I’d like to see him extend the streak.
I love Elizabeth Warren! I so wish she’d run…and win!
But see, people like baseball cap guy react to Hillary like vampires react to garlic, so I invoked her name.
I could ask you what counts as contribution for you, but fuck this noise, let’s go straight to the point. Conditional voting rights are good for one thing and one thing only – removing power and agency from a segment of society.
Who are the people you think should have no representation, and why?
Please be specific.
I didn’t find the Battle of Pellenor Fields, I did find this:
And this:
There’s always this epic battle
Morgoth and Sauron really missed a trick, didn’t they? Developing ultra-cute corgi pups and kittens would have won all their battles much more easily. The Elves and Dwarves and Men would have dropped their weapons, lost in a great cry of AWWWWWW!
Surely not the last thing you want.
::thinks of Mittens in the White House … or Santorum … or so many other Republican filthbags::
Huh, I’d have said something like “the apocalypse” or “a plague outbreak that kills billions of people” or “for humans to lose the robot war”, but sure, I guess “someone I don’t like as President” would be terrible too. Priorities, what are those?
Did you hear that on Sirus’ “Babblative: Random Things That Aren’t Even Remotely True”? I love that show, I must have missed that episode.
I feel discriminated against as a purple cat. Where are my tribunals? Who can I turn to when someone says, hey, cats can’t vote so neener neener?
Like Vaiyt, I’m perversely curious which adult U.S. citizens Beamer wishes to see disenfranchised. The unemployed? Non-taxpayers? Non-landowners? Anyone receiving government entitlements earmarked for the poor, rather than the government entitlements going to the non-poor and businesses?
Hey Beamer, I think adult felons should be allowed to vote and one of these adorable corgi’s should take a symbolic dump on your brainless non-ideas about ephemeral citizen tests but then again I’m a primate.
Yowza!!! I am so confused as the Republicans won by a landslide and are super popular…but not so much here?? So weird. I thought you would be happy that the will of the people was expressed to form a government of the people in this periodic election (where women and people of every color) got a secret, free vote… sure it might be improved upon somewhat but isn’t the above well within the feminist framework of giving equality to all??

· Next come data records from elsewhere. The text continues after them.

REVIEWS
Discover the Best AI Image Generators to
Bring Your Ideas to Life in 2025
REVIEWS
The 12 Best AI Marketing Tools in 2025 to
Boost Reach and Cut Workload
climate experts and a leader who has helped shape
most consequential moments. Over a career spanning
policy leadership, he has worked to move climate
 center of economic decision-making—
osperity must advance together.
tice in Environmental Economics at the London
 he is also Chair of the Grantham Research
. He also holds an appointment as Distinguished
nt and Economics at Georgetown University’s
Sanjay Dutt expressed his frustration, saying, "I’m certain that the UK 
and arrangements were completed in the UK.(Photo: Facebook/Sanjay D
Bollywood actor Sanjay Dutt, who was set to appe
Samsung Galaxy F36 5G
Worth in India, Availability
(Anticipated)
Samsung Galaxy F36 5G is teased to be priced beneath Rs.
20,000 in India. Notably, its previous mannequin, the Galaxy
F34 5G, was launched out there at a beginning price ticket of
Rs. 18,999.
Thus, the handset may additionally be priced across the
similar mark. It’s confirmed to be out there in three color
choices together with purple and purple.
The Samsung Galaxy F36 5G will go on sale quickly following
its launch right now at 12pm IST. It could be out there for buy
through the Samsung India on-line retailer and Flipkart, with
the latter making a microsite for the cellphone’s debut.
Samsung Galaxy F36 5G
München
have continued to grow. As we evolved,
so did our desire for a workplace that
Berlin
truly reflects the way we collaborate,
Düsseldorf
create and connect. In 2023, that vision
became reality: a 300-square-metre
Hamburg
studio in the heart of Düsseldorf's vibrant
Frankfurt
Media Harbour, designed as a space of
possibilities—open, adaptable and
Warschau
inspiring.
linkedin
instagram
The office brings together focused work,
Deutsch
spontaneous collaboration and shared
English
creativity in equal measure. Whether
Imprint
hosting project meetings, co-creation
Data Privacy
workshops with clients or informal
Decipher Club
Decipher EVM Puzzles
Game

I am so confused by all these comments!
Everyone has the right to take part in the government of his country, directly or through freely chosen representatives. But there is much discontent here! :/
This is the weakest trolling I’ve ever seen. Damn, son, is this supposed to be your A game?
I dunno, maybe his A game is baseball.
D00d, you aren’t clever enough to troll this blog. You fail to meet minimum standards.